* FRAGMENTO *
Autor: Ximo Campana
España,
las Españas, tienen por delante un futuro muy gris si los dioses no
lo remedian inspirando a los ciudadanos .
A
estas alturas de la película no negaremos que hemos alcanzado
ciertos, minúsculos, avances democráticos (aunque solo sean
formales) pero seguimos arrastrando atavismos sin cuento; atavismos
sociales, económicos y políticos que lastran cualquier intento de
avance.
¿No
tenemos otra opción que confiar -ciegamente- en las supuestas
capacidades y la hipotética lucidez de unos primates
políticos
a
la hora de plantear e implementar reajustes en el sistema?
Sinceramente,
no. Han venido demostrando estar, los unos y los otros, por la
implantación de un cesarismo
político, primando
sus intereses frente al interés común.

* INFORMACIÓN EXTRAÍDA *
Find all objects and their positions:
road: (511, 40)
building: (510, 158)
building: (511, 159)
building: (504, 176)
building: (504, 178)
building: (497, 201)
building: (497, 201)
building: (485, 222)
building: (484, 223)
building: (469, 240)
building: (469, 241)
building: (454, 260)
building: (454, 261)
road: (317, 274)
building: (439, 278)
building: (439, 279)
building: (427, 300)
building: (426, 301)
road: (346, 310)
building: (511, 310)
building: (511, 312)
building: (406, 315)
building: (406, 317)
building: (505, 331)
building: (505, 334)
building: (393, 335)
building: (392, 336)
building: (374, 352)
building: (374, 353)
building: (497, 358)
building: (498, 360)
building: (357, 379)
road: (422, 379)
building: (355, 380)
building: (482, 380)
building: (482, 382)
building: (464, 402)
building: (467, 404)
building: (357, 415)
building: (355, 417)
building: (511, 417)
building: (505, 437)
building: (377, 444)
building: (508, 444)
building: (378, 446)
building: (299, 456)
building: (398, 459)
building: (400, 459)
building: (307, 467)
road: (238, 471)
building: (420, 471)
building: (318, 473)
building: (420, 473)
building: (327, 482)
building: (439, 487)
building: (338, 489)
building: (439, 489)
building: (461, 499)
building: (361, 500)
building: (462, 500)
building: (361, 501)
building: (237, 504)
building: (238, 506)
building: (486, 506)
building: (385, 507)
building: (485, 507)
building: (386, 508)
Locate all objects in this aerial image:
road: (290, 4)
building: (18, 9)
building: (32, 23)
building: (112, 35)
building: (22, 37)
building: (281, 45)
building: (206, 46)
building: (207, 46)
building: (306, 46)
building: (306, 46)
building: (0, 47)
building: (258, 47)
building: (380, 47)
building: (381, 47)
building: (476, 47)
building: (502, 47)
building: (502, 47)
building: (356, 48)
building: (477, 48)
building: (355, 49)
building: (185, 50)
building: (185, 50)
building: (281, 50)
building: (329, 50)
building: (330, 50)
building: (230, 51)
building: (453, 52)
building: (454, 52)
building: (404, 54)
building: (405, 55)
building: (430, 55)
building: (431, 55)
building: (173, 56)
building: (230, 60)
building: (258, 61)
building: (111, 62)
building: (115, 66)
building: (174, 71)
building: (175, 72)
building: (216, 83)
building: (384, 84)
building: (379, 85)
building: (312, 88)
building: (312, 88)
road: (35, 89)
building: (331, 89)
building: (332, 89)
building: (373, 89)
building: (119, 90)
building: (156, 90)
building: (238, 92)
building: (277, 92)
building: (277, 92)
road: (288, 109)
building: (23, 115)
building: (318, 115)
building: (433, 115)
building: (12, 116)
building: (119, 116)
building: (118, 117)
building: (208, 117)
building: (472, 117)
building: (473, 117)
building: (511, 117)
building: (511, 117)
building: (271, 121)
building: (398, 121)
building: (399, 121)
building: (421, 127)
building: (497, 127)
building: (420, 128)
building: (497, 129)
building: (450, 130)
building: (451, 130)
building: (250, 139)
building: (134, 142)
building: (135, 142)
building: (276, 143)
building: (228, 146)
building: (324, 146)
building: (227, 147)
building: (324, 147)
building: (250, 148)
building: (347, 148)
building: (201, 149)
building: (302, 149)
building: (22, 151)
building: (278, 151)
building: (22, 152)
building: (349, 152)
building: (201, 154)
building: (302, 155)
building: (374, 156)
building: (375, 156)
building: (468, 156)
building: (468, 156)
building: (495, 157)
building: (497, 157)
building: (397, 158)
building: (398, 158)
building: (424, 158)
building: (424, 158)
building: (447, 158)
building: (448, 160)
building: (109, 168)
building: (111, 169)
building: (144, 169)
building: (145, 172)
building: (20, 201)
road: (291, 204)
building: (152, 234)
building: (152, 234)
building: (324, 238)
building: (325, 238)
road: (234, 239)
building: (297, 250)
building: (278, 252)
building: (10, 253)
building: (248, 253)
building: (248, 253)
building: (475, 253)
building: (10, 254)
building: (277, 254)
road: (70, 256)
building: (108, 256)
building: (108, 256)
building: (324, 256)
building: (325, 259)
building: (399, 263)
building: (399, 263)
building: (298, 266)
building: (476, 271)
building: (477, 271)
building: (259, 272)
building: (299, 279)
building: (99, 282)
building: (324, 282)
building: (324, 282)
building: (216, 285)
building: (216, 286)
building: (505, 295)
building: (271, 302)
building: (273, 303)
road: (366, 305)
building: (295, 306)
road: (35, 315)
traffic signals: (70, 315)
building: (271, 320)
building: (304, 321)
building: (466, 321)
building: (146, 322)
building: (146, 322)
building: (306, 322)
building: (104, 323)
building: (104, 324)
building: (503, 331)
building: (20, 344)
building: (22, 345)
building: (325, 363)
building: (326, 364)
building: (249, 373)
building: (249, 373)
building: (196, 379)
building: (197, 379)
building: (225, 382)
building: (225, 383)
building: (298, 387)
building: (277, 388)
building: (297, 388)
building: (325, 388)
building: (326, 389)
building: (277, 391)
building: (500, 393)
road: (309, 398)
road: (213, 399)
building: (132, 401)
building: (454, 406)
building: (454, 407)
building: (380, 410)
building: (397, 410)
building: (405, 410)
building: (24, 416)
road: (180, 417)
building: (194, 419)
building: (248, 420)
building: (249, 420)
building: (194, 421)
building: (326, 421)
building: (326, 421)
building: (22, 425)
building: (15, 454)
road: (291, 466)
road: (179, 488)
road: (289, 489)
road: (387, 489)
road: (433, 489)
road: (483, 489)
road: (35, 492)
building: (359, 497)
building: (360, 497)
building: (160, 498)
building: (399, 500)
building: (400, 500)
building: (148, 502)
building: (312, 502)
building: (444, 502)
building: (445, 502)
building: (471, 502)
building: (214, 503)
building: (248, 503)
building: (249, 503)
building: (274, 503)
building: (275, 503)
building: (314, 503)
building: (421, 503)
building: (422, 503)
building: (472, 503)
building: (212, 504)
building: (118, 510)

* DESAFÍOS *
#1 Indica si cada una de estas afirmaciones coincide con el fragmento y justifica cada respuesta con las palabras exactas del texto: (a) se reconoce que se han logrado algunos avances democráticos; (b) los políticos anteponen el interés común a sus propios intereses; (c) los atavismos que se arrastran son únicamente de tipo económico.
#2 Responde a esta pregunta según el fragmento: ¿qué clase de futuro tiene España por delante si los dioses no lo remedian?

* SOLUCIONES POR TAREA *
#1
(a) Sí: «hemos alcanzado ciertos, minúsculos, avances democráticos».
(b) No: «primando sus intereses frente al interés común».
(c) No: «atavismos sociales, económicos y políticos».

#2 Un futuro muy gris.